The specifications are as follows.
- Size: 42.5×42.5×13.5 mm
- Weight: 42.5 grams
- Screen resolution: 240×240 pixels
- Autonomy of 5 hours using GPS and music playback.
So the most important new feature of FR645 is the ability to play music. In December another important new feature came from Garmin, the race power measurement (similar to what is offered by Stryd), but since it requires an external sensor that the clock does not include (HRM-Run, HRM-Tri or race dynamics pod), it is not possible to announce it jointly.
There are other interesting details, such as navigation that will allow you to follow a route previously created in Garmin Connect (or imported through a Connect IQ application such as Strava). We are beginning to see this as a basic function of any mid-range model and not just reserved for the more expensive models.
The addition of Garmin Pay to a Forerunner is also interesting, and it's a feature that will be passed on to the Forerunner range, making it clear what Garmin's intentions are with respect to Garmin Pay. It's clear that they want to promote it and we'll continue to see how the rest of the range will receive it in future launches. They'll need to continue their efforts to be able to reach agreements with more banks and payment service providers.
The FR645 is, in short, a mix between the Garmin Vivoactive 3 and the Garmin Forerunner 935. In fact, the aesthetics are completely similar to the first one, as well as the supported sports profiles. But it is below the FR935 as it does not support triathlon or multisport activities (such as duathlon). It also cannot connect with potentiometers, regardless of whether they are ANT+ or Bluetooth.
Availability and price
The price is £399 for the Garmin Forerunner 645 and £50 more for the FR645 Music (£449) and will be available throughout the first quarter of this year.
As for the colours there are two options for each of the models. The cheaper Forerunner 645, without the possibility of reproducing music, will be offered with a black strap and a beige strap.
The Forerunner 645 Music will have the same black colour plus a red strap.
And if you play the difference game, you'll notice that the color of the buttons changes too.
It's already available for purchase, both the normal version and the music version. I've already started with the test, so you'll have it published in the next few weeks, stay tuned!

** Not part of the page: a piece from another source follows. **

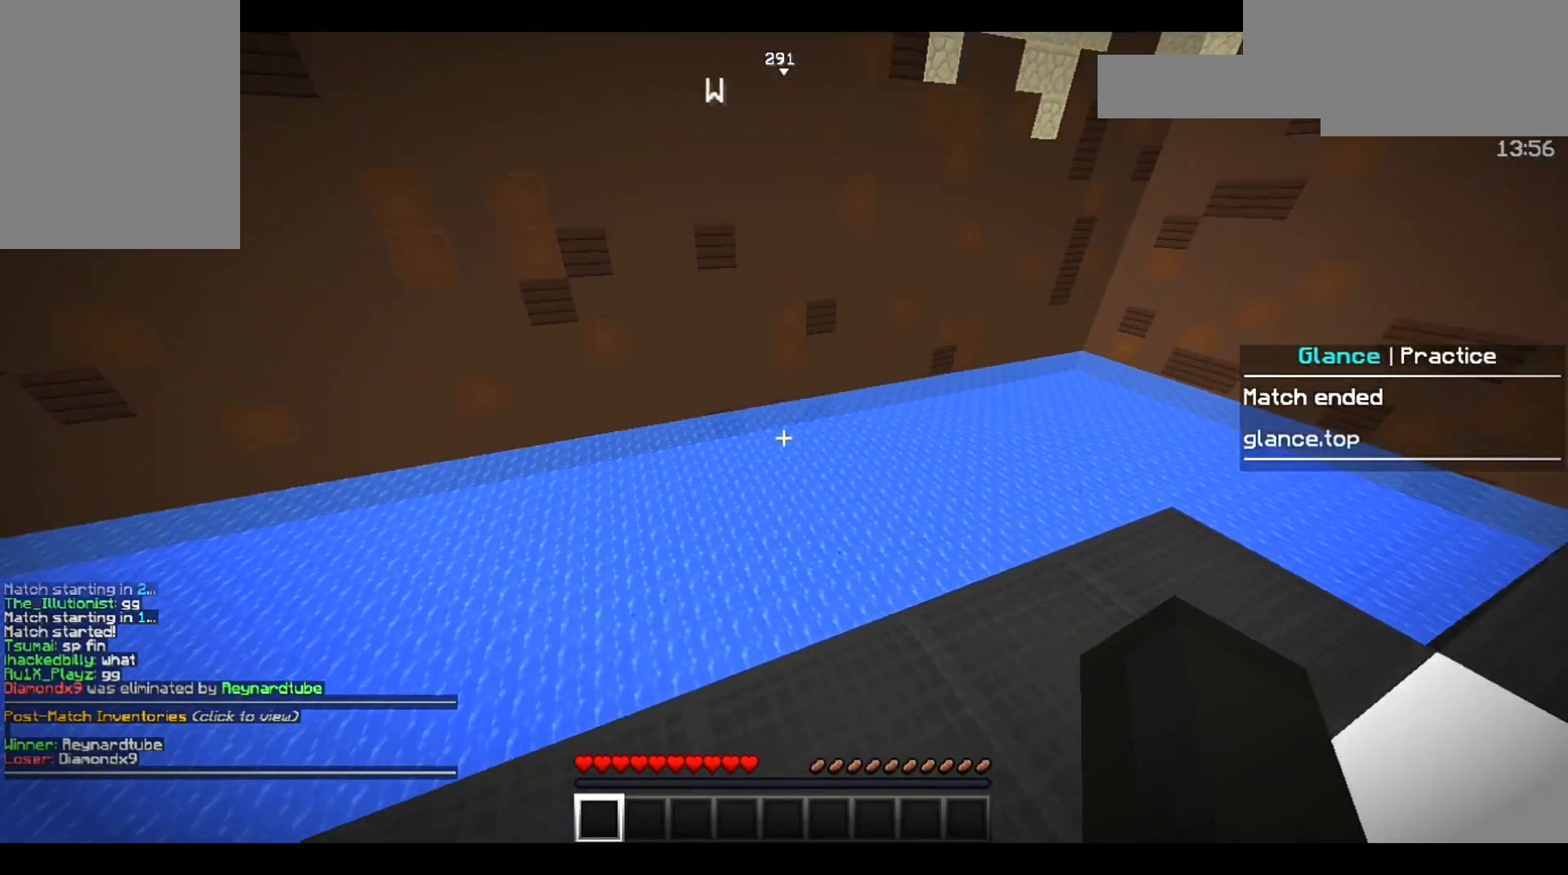
{"keys": [], "events": [[68, "w", "up"], [343, "w", "down"], [480, "w", "up"]]}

Opinion Garmin Forerunner 645 Music
The new Garmin FR645 will be well received because it completes the huge leap between the Vivoactive 3 and the Forerunner 935. And there is finally a watch in the Garmin lineup that offers the ability to play music independently. It's a model that simply combines things from the Vivoactive 3 and FR935, I think it lacks that "plus" that has always accompanied Garmin's advanced running model.
The list of functions and features do not leave anyone with their mouths open, starting with the 5 hours of autonomy with use of GPS and music that I think is scarce. But we can not expect large numbers when we consider that it is a relatively small watch (the size of a Vivoactive 3) and that the GPS and Bluetooth transmission 3.0 represent a very high consumption.
This launch leaves me wondering if there's room for a future Garmin Forerunner 245. Knowing the Garmin range, I'm sure there is, but... what are they going to take away from it? The competition is tightening and for example the Suunto Spartan Trainer offers a lot for what the replacement for FR235 will presumably cost.
In short... I am left with the feeling that pod could have offered "something more".
And with that... thanks for reading!